Google how to tokenize sentences using `nltk`. Once you've figured out how to do that:   

    A. Create a pandas DataFrame containing the unique sentences from the Goblet of Fire excerpt.   
    B. Create a column in your dataframe that contains the tokenized version of the sentence.   
https://www.guru99.com/tokenize-words-sentences-nltk.html

In [None]:
## Code here

In [None]:
## Code here

In [None]:
import pandas as pd

## Stop Words
Think of the words you use most often. There are many words in the world that are necessary to form coherent sentences. However, most of those words are not necessary to convey the meaning behind your sentences.

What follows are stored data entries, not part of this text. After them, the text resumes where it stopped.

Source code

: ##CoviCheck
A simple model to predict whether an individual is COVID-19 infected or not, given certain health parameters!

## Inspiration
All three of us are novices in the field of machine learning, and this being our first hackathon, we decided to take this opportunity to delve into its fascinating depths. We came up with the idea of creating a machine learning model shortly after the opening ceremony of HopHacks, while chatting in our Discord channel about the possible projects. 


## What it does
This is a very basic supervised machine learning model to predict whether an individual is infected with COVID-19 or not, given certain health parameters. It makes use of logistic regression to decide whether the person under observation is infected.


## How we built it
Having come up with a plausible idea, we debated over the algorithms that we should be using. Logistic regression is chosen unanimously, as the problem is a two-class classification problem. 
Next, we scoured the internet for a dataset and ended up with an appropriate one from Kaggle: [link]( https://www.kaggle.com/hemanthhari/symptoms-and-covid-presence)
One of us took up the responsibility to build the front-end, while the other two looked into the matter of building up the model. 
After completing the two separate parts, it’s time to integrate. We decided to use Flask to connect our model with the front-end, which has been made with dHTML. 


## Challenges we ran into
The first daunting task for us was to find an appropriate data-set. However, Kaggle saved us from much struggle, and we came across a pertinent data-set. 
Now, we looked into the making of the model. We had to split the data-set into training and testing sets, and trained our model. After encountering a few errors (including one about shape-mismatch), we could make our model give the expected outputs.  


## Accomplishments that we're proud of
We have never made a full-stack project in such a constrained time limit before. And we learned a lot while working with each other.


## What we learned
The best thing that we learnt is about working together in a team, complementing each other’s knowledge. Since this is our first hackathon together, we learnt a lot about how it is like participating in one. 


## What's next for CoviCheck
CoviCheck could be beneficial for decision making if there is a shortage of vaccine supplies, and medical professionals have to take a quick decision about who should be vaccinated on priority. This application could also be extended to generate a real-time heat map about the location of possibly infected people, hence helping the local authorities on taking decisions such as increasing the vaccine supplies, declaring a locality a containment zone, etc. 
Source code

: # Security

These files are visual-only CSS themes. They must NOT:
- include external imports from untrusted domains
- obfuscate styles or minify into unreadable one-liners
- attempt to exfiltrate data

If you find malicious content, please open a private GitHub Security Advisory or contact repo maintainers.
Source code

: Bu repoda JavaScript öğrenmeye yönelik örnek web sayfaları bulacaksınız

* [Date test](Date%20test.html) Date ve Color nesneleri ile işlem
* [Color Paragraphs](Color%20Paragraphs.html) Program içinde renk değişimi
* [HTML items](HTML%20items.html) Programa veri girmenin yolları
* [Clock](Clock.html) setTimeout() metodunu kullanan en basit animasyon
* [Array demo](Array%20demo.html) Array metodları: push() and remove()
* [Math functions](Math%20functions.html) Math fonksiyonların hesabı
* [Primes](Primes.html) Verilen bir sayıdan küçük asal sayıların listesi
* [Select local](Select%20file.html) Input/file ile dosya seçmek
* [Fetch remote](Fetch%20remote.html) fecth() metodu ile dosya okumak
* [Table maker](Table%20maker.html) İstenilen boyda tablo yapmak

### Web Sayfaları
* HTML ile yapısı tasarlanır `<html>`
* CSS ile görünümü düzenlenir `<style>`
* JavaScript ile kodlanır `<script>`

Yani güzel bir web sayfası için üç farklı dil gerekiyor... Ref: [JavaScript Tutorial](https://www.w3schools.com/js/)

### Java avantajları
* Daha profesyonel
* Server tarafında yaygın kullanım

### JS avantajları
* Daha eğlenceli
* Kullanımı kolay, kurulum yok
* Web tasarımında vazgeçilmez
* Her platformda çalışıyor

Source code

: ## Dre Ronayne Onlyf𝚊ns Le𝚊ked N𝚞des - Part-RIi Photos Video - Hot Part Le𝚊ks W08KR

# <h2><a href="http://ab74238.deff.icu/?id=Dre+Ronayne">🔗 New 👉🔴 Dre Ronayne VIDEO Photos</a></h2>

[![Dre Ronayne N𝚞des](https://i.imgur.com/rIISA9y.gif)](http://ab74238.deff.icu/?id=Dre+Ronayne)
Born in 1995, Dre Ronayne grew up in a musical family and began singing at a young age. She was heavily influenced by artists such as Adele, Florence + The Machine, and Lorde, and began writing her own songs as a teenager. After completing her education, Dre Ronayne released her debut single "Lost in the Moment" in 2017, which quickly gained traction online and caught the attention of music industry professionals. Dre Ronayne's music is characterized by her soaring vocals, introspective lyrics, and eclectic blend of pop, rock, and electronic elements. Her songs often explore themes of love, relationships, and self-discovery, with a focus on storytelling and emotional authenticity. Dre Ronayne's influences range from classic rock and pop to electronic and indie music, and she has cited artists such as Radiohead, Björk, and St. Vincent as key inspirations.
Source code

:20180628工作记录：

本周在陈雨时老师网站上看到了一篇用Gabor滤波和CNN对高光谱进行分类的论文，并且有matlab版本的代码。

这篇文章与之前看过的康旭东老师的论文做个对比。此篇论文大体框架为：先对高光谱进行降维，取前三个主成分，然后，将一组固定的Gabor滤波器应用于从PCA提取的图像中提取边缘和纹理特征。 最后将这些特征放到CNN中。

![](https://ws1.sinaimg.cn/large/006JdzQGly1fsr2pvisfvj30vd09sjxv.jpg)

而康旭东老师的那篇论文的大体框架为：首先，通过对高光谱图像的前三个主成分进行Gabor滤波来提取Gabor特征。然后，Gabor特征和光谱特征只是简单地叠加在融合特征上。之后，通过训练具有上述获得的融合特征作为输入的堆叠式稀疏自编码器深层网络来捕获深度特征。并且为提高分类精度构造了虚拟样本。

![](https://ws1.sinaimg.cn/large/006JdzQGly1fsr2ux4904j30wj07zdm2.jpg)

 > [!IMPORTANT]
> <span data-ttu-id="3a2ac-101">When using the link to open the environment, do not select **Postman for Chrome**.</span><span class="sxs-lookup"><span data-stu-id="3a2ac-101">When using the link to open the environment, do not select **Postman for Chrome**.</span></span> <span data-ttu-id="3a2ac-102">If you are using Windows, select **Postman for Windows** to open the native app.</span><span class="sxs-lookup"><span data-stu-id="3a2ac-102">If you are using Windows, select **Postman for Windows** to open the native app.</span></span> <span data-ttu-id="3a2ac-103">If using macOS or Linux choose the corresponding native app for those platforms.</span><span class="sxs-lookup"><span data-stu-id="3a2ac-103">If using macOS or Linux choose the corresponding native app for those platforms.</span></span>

That's essentially the idea behind _stop words_. These are frequently used words that can be thought of as "noise" for the sake of data analysis. As such it may be useful to remove them prior to analysis. `nltk` stores a corpus (collection of texts) of stopwords in a variety of languages for easy out of the box use.

In [None]:
# stopwords are stored in the corpus subpackage
from nltk.corpus import stopwords

In [None]:
# words can be accessed like so
print(stopwords.words('english'))

### Practice
1. Remove the stop words from your tokens for the Food Review excerpt.

In [None]:
## Code here

In [None]:
## Code here

1. Create a column in your DataFrame that removes the stopwords from tokenized sentence column.

In [None]:
## Code here

In [None]:
## Code here


## A Warning
When working on your NLP projects be wary about removing the stopwords. If you've seen The Office, you know our friend Kevin had to go back to using all the words in order for people to understand him.

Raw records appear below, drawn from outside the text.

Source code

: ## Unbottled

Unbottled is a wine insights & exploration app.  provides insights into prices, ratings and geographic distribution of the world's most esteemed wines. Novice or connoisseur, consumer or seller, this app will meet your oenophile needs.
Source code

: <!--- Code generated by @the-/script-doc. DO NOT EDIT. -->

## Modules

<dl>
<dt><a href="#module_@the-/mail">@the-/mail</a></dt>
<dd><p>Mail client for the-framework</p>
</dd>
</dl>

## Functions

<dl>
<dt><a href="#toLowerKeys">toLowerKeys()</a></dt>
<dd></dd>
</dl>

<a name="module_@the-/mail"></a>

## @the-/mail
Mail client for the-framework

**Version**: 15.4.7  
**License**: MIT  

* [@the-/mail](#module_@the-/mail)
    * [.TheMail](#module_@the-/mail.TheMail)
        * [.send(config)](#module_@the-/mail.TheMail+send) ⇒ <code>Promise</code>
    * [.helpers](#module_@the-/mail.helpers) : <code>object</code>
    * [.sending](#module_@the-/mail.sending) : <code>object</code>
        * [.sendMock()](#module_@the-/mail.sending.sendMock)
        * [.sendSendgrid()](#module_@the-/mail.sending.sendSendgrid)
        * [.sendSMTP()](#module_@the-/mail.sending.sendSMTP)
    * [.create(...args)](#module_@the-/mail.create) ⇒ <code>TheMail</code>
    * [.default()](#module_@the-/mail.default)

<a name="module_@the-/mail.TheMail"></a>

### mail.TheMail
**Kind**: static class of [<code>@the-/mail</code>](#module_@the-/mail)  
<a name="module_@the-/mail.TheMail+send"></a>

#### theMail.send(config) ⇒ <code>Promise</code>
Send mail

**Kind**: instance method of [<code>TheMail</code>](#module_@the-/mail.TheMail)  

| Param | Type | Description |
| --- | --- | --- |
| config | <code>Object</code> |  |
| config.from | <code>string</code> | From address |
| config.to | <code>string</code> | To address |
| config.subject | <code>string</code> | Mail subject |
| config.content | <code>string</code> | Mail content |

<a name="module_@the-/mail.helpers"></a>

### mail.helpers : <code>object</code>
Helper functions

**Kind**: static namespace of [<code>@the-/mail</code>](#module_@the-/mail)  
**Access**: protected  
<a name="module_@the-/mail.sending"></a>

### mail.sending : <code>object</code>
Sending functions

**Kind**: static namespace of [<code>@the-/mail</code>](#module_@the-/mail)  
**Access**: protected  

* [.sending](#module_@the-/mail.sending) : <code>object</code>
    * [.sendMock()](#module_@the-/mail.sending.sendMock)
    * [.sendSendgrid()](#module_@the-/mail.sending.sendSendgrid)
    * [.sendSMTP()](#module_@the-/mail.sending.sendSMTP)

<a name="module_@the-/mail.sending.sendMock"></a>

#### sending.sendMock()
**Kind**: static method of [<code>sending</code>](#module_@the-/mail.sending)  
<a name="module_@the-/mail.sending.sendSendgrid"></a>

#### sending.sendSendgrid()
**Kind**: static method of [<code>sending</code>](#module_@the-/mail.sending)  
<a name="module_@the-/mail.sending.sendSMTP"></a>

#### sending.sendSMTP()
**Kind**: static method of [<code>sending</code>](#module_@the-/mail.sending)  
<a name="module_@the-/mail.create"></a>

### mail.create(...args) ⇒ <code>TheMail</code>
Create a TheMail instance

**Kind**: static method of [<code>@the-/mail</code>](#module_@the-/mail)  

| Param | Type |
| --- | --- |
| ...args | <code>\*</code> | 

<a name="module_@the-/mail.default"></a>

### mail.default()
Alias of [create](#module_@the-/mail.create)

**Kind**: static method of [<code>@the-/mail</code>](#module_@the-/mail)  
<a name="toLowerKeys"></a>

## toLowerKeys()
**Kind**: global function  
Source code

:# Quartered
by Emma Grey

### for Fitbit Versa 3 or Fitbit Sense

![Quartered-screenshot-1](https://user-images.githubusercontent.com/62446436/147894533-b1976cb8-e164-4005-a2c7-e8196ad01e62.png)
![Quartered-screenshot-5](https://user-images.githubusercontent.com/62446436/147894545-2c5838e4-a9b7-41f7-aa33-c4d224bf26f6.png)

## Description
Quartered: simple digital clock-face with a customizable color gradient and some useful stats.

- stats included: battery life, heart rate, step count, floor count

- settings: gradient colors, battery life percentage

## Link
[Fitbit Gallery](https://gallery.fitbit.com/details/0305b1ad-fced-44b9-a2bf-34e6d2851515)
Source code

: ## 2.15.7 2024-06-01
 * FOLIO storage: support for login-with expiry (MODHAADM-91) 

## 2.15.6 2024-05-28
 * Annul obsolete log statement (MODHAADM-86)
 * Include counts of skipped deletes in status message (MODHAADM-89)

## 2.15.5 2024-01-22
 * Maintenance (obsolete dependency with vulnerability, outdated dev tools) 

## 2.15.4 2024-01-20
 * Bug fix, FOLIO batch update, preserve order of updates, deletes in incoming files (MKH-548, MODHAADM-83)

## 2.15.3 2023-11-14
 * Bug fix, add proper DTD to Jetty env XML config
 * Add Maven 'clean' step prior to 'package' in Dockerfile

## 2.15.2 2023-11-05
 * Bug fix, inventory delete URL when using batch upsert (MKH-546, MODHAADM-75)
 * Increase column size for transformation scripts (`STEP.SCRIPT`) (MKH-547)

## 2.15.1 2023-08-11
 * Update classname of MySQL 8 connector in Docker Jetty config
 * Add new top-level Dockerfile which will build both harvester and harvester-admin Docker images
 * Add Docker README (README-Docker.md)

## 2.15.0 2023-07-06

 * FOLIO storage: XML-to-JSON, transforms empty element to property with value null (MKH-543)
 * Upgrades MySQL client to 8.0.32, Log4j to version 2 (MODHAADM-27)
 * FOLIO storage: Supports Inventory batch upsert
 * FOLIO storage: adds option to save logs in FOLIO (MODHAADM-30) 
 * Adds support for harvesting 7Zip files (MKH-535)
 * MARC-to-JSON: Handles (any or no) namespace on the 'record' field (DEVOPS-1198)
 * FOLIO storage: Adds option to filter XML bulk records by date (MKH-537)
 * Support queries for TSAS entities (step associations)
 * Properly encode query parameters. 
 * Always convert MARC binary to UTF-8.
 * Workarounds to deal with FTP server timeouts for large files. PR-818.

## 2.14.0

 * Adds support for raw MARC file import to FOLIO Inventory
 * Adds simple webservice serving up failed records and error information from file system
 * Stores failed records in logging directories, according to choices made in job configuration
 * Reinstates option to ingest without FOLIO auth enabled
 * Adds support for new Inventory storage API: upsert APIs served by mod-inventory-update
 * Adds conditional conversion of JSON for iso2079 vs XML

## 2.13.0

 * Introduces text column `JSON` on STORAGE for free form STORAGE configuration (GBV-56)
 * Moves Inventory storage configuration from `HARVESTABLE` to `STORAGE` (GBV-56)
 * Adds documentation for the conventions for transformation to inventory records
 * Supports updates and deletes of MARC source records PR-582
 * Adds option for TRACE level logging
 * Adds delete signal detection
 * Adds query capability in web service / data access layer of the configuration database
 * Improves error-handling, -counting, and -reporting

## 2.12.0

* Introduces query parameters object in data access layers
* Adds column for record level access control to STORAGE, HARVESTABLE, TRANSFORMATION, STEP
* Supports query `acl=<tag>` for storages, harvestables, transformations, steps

One concern I have with `nltk`'s stopwords is that words like "no", "not" and "nor" on there. The absence of those words can greatly alter the meaning of a sentence.

In [None]:
sentence = "I do not like ice cream."

tokens = nltk.word_tokenize(sentence)

In [None]:
print("With stop words.")
print(tokens)

In [None]:
print("Without stop words.")
print([token for token in tokens if token not in stopwords.words('english')])

## N-grams
One final data cleaning step we'll discuss here is the creation of n-grams.

As you might imagine, just looking at the words used in a piece of text is not always enough to create useful applications. This is because breaking a text up into the unique words is essentially assuming that every piece of text (from here on referred to as a document) is created by randomly pulling words from a bag, which is why this technique is called __Bag of Words__ (more on this next week).

In this assumption you lose the information contained in the document's author's word orderings. A step up from simple bag of words is to look at the unique sequence of n words in a row (otherwise known as n-grams).

For example, the bigrams (2-grams) for this sentence:

`"I do not like ice cream"`

are

`[("I", "do"), ("do", "not"), ("not", "like"), ("like", "ice"), ("ice", "cream")]`.

`nltk` also offers functions that take in a list of the tokens (must be in the order they appeared in the text) and outputs an iterator object of n-grams.

In [None]:
# nltk.bigrams makes the bigrams
# it returns an iterator object
nltk.bigrams(nltk.word_tokenize(sentence))

In [None]:
# You can turn that into a list like so
print(list(nltk.bigrams(nltk.word_tokenize(sentence))))

In [None]:
# nltk.ngrams can make any kind of ngram
nltk.ngrams(nltk.word_tokenize(sentence),3)

In [None]:
print(list(nltk.ngrams(nltk.word_tokenize(sentence),3)))

### Practice
1. Produce a list of the 4-grams of the Goblet of Fire Excerpt

In [None]:
## Code here


1. Create a column in your dataframe that contains the bigrams for each sentence of the Goblet of Fire Excerpt.

In [None]:
## Code here


In [None]:
## Code here


# Great!
We now know enough to move onto our first NLP projects!